Die Wertschätzung die Bayerns größtes Jugendgefängnis in Ebrach bundesweit genießt, ist groß. Anlässlich des Jubiläums „60 Jahre Jugendstrafvollzug in der Justizvollzugsanstalt Ebrach“ hielt so die Bundesarbeitsgemeinschaft der Jugendanstaltsleiter und Jugendrichter als sogenannte besondere Vollstreckungsleiter ihre 50. Praktikertagung in Ebrach.
Die hohe Wertschätzung brachte auch Friedrich Waldmann, Sprecher der Bundesarbeitsgemeinschaft und Leiter der JVA Herford, zum Ausdruck, indem er feststellte: „Was hier an Arbeit geleistet wird, kann sich wirklich sehen lassen. Es zeugt vom Engagement der Mitarbeiterinnen und Mitarbeiter.“
Letztmals tagte die BAG 2006 in Bayern
Ein weiteres Indiz: Die letzte Tagung der BAG in Bayern hatte bereits 2006, also vor vielen, vielen Jahren, in der JVA im oberbayerischen Laufen-Lebenau an der Grenze zu Österreich stattgefunden. Ebrachs Gefängnisleiter Gerhard Weigand brachte deshalb seine Freude darüber zum Ausdruck, dass die 50. Fachtagung mit dem Jubiläum in Ebrach einherging. Die Tagungen der Bundesarbeitsgemeinschaft der Jugendanstaltsleiter und Jugendrichter gehen im jährlichen Wechsel in einem anderen Bundesland über die Bühne. Zuletzt war man 2017 in Nordrhein-Westfalen, 2016 in Thüringen, und 2015 im Saarland zusammengekommen.
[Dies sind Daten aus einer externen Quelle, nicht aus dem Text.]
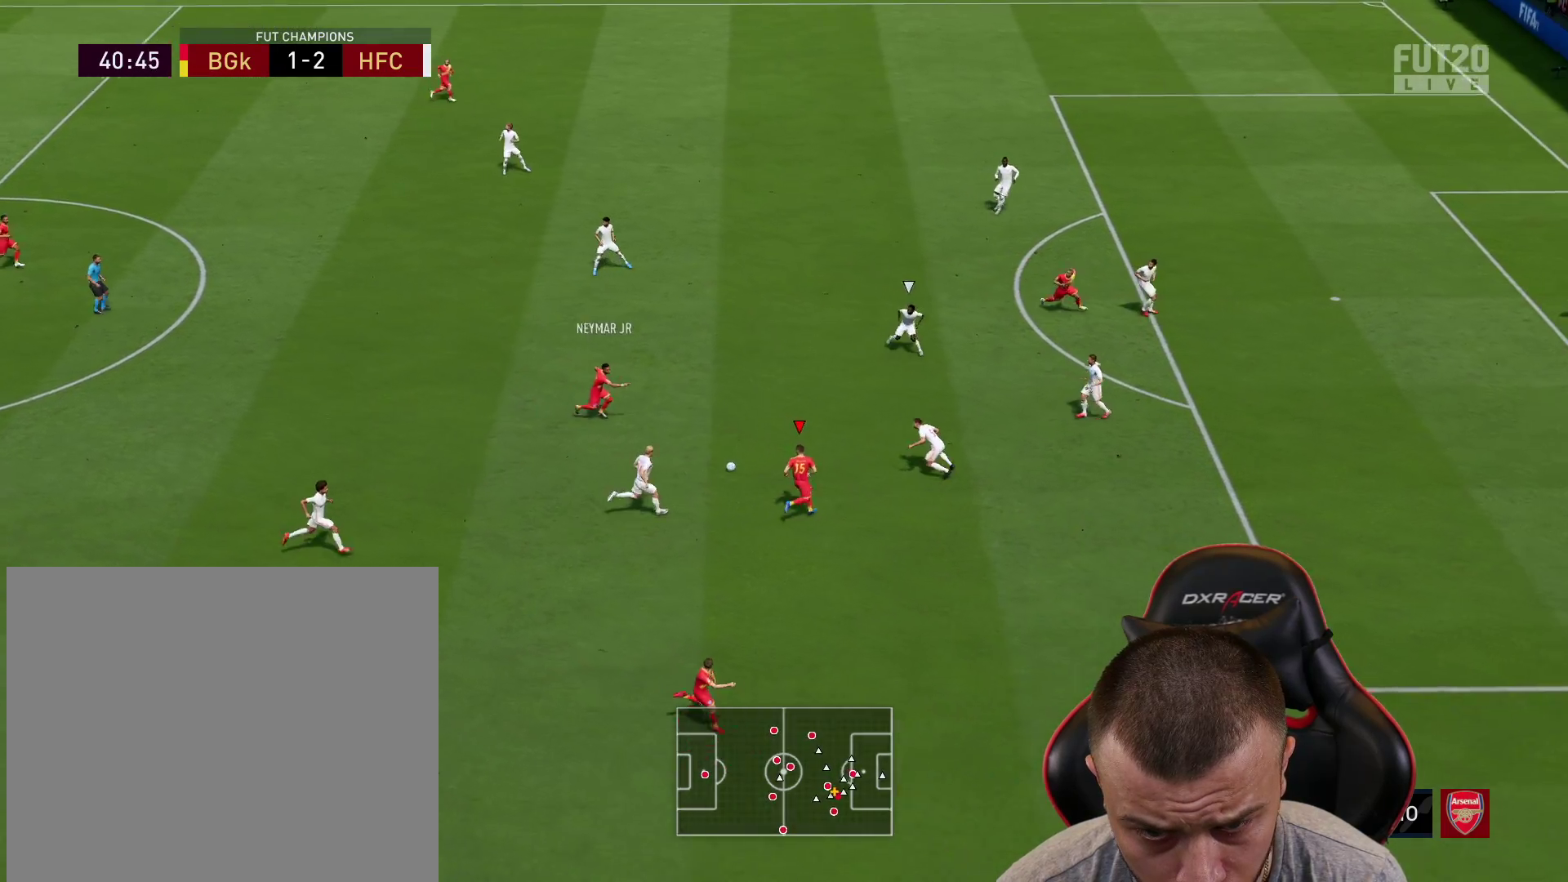
{"buttons": ["R2", "L3"], "left_stick": "right", "right_stick": "center", "events": [[33, "TRIANGLE", "up"], [134, "R2", "down"]]}
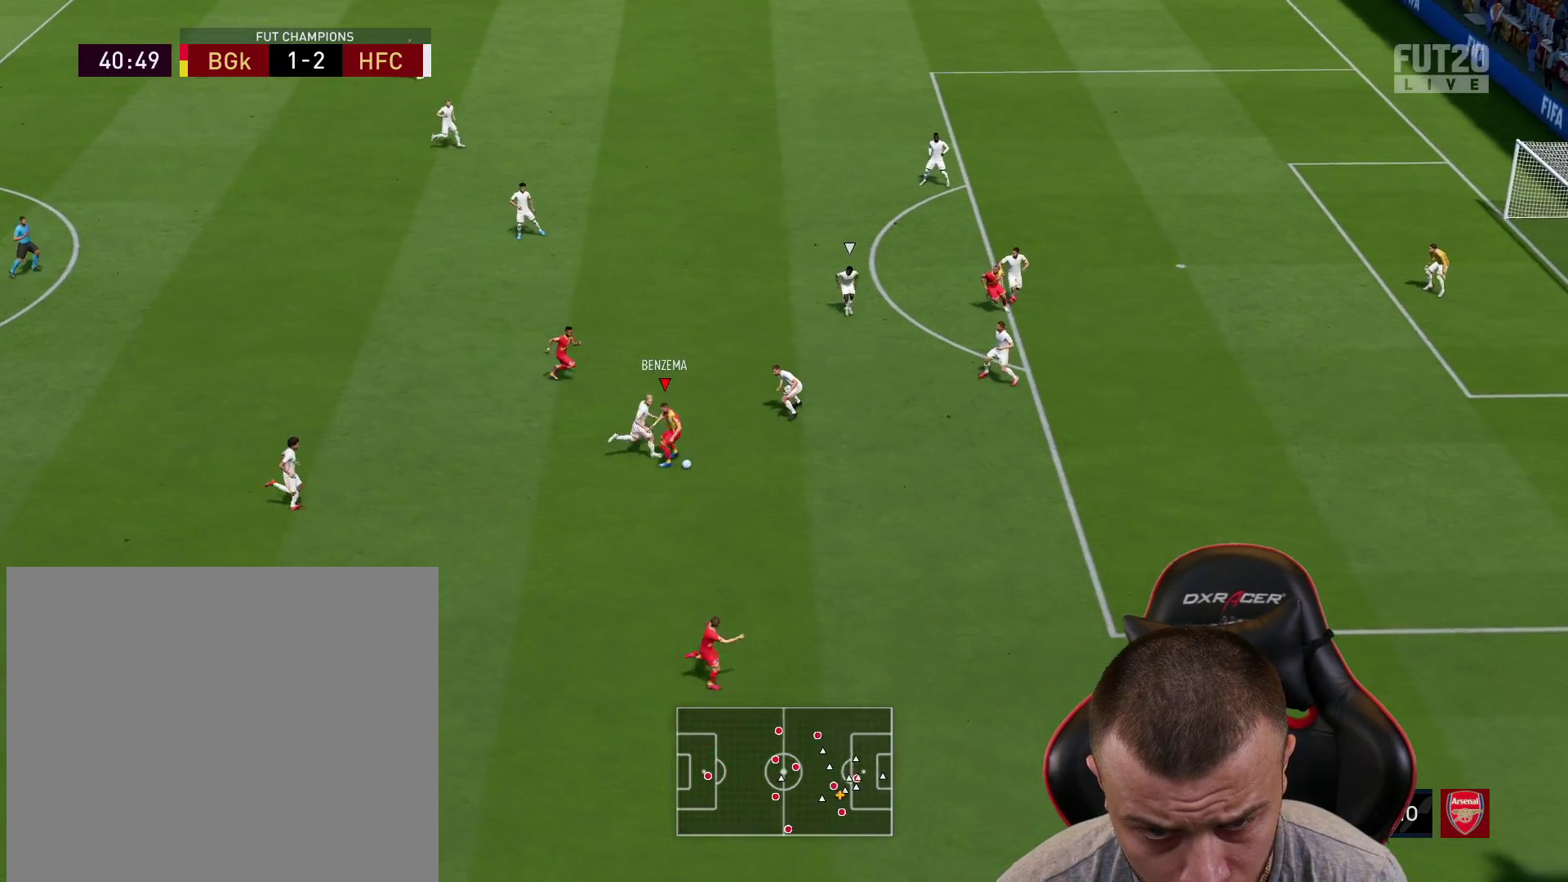
{"buttons": ["R2"], "left_stick": "right", "right_stick": "center", "events": [[467, "L3", "up"]]}
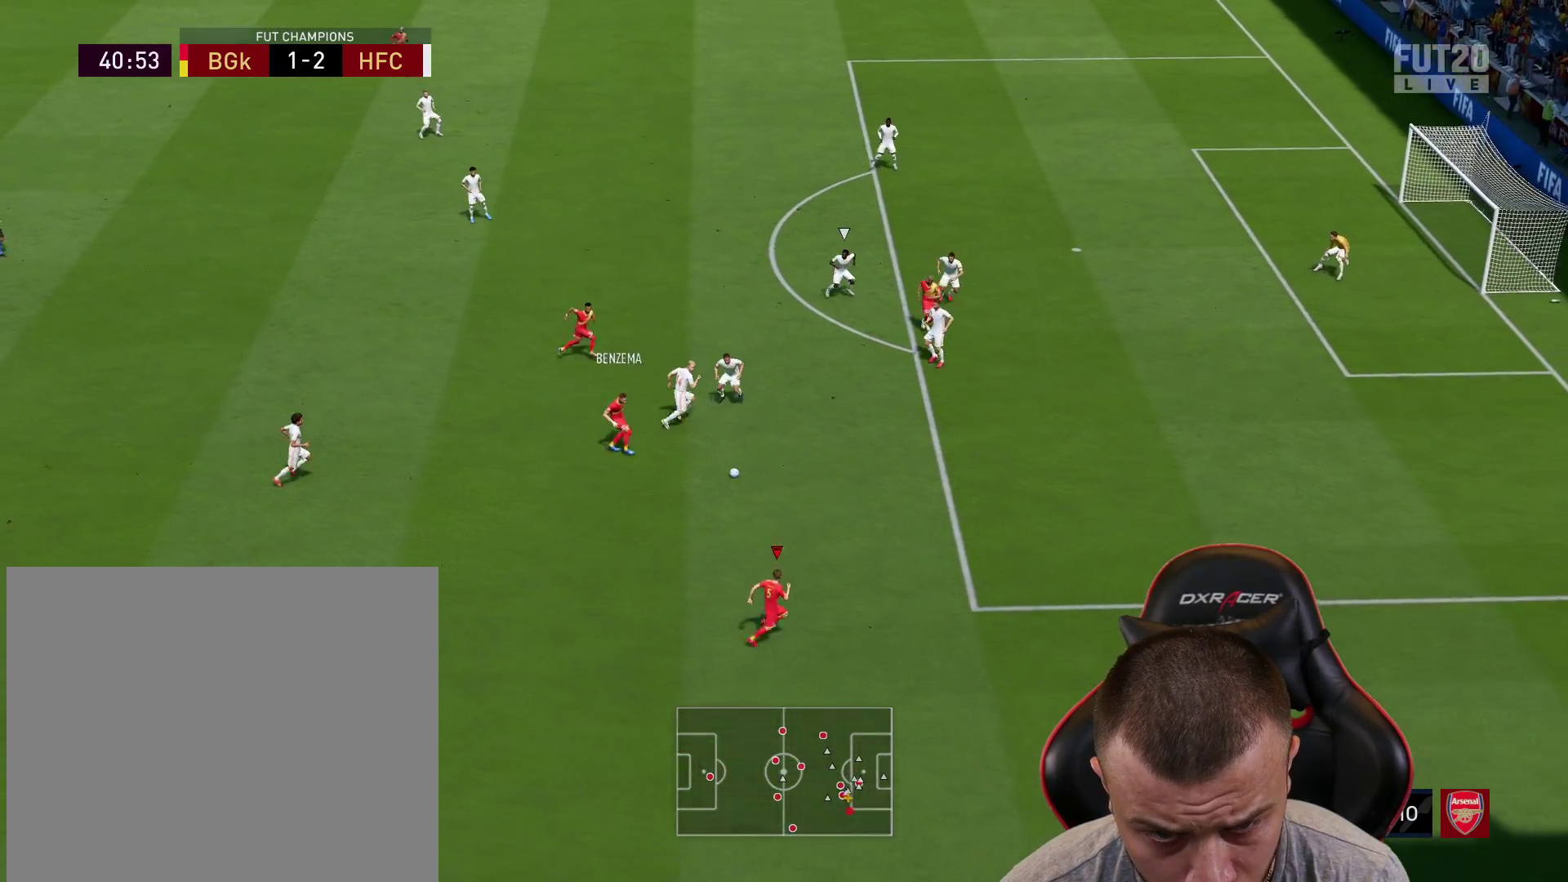
{"buttons": ["R2"], "left_stick": "right", "right_stick": "center", "events": []}
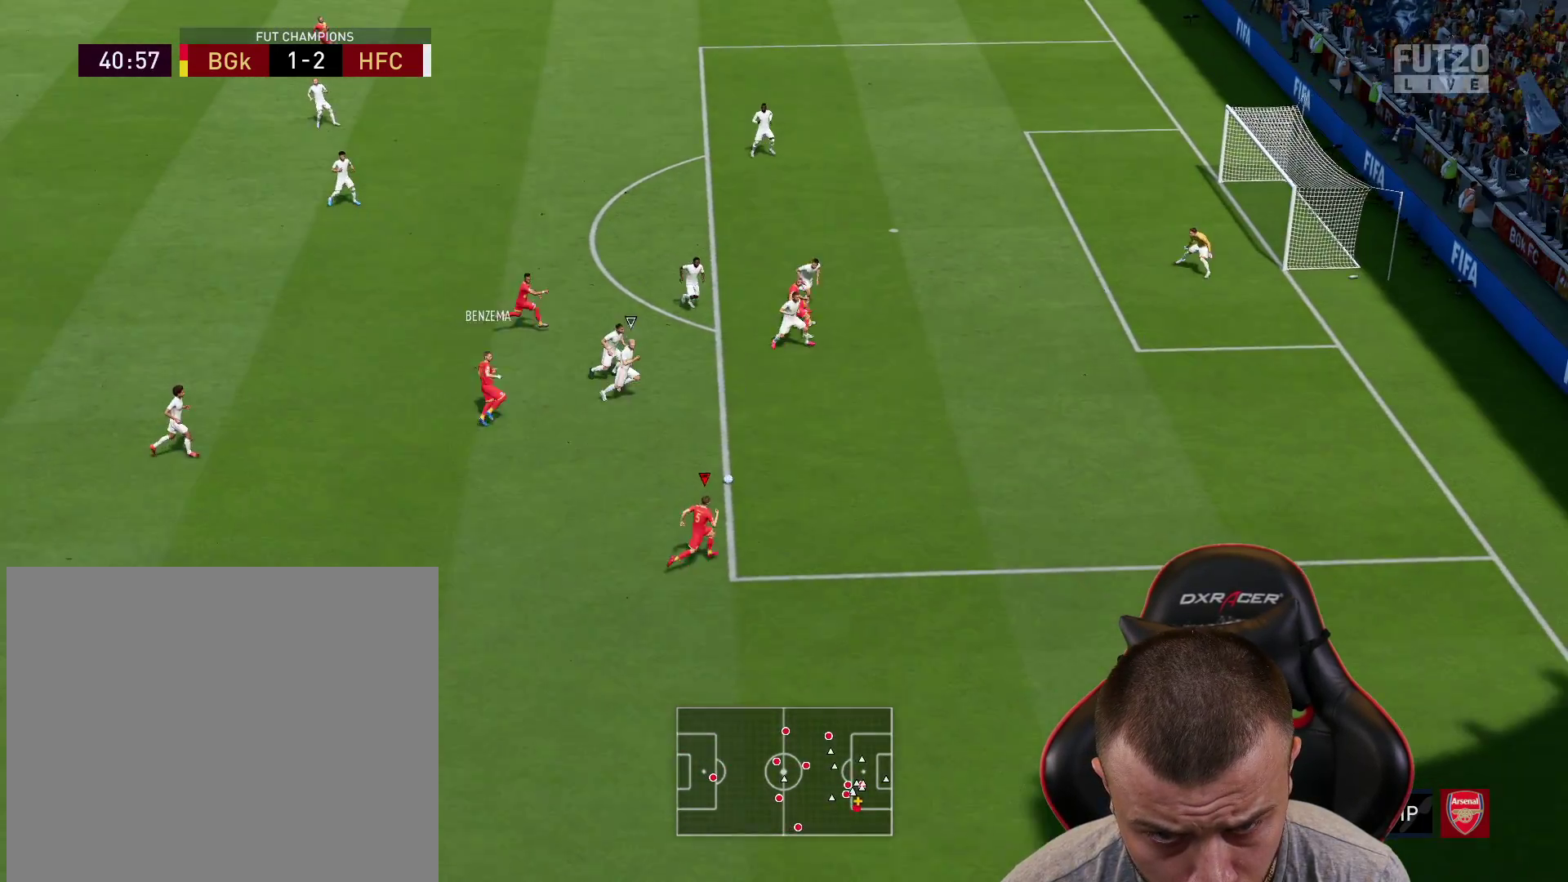
{"buttons": ["R2"], "left_stick": "right", "right_stick": "center", "events": []}
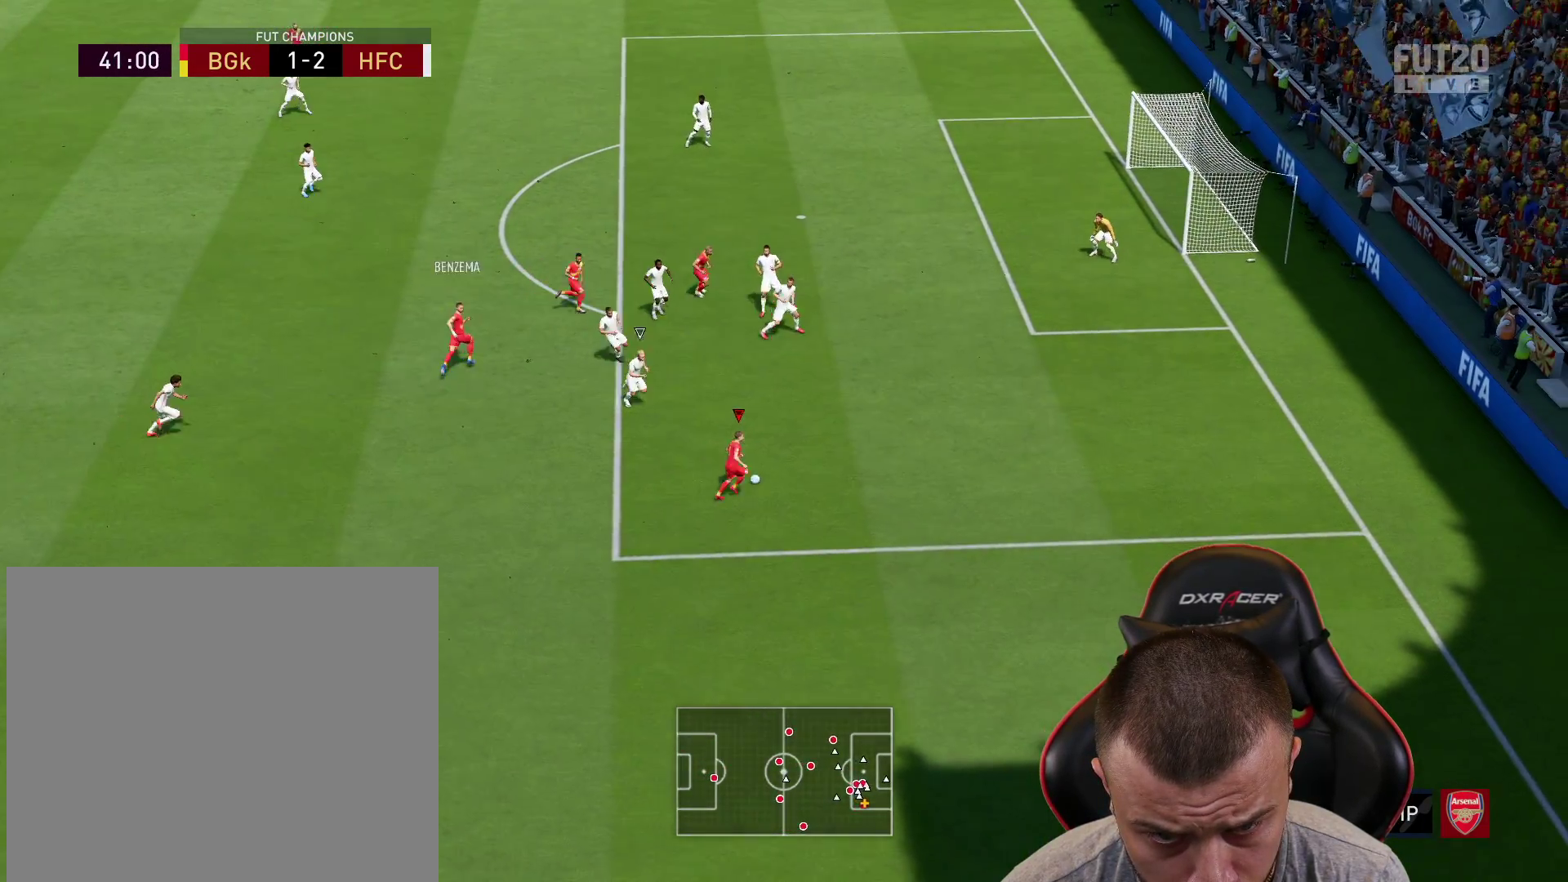
{"buttons": [], "left_stick": "center", "right_stick": "up-left", "events": [[367, "R2", "up"], [401, "right_stick", "up-left"], [451, "left_stick", "center"]]}
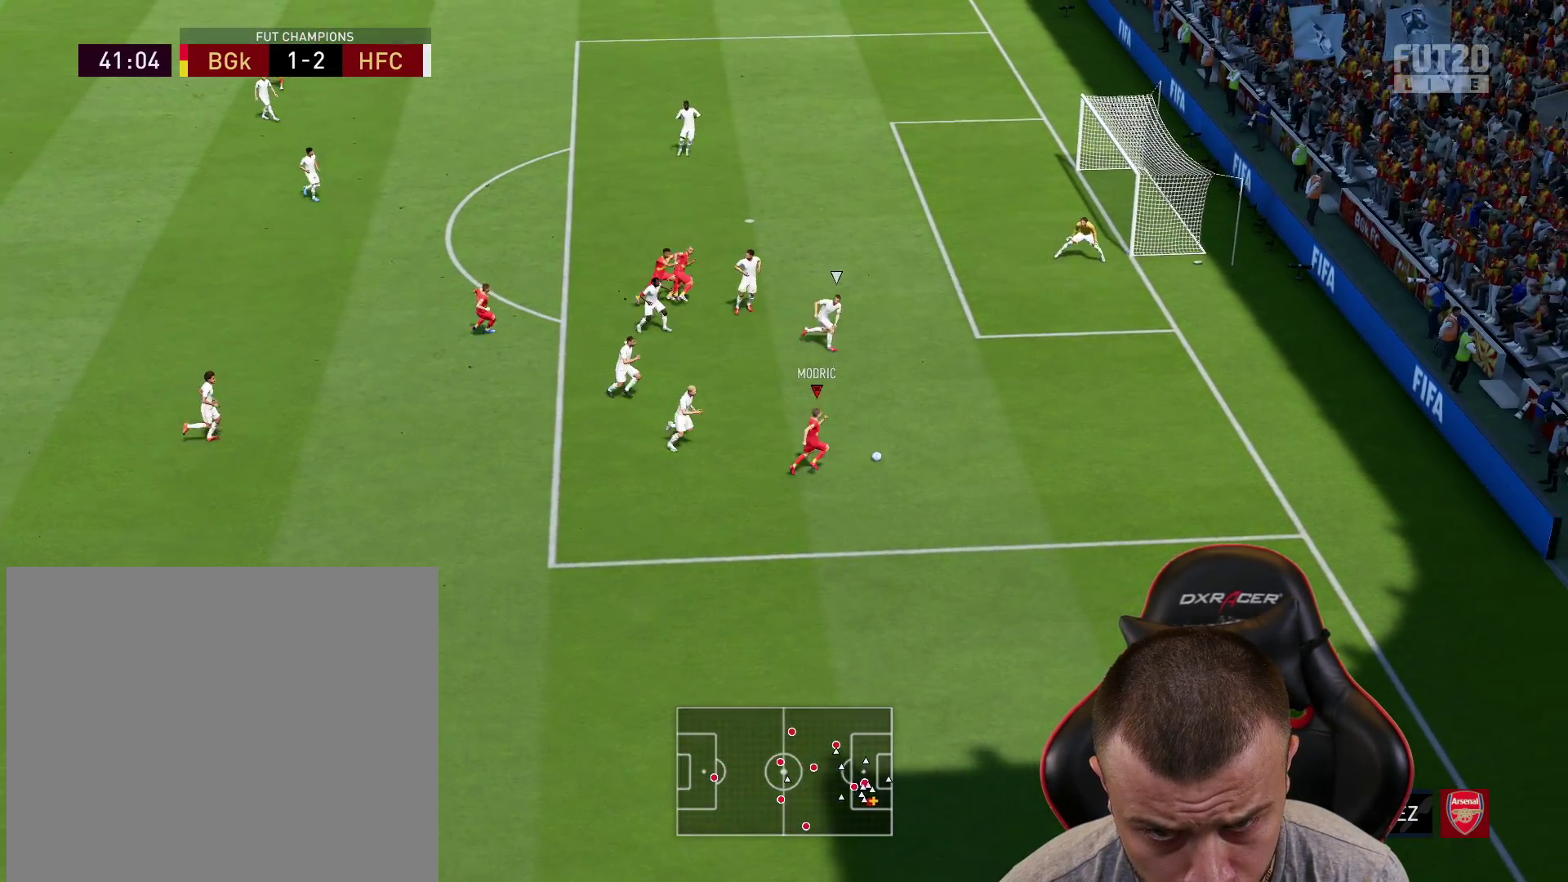
{"buttons": [], "left_stick": "up-left", "right_stick": "center", "events": [[350, "left_stick", "up-left"], [433, "right_stick", "center"]]}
33 Gefängnisleiter und Jugendrichter kamen
Der Teilnehmerkreis der Tagung setzt sich, wie erwähnt, aus Jugendanstaltsleitern und besonderen Vollstreckungsleitern – damit sind die Jugendrichter gemeint, die in erster Linie für die jeweilige JVA über die Entlassung der Gefangenen entscheiden – aus der gesamten Bundesrepublik zusammen. Nach Ebrach waren 33 von ihnen gekommen, die alle im aktiven Dienst als Anstaltsleiter oder Richter stehen.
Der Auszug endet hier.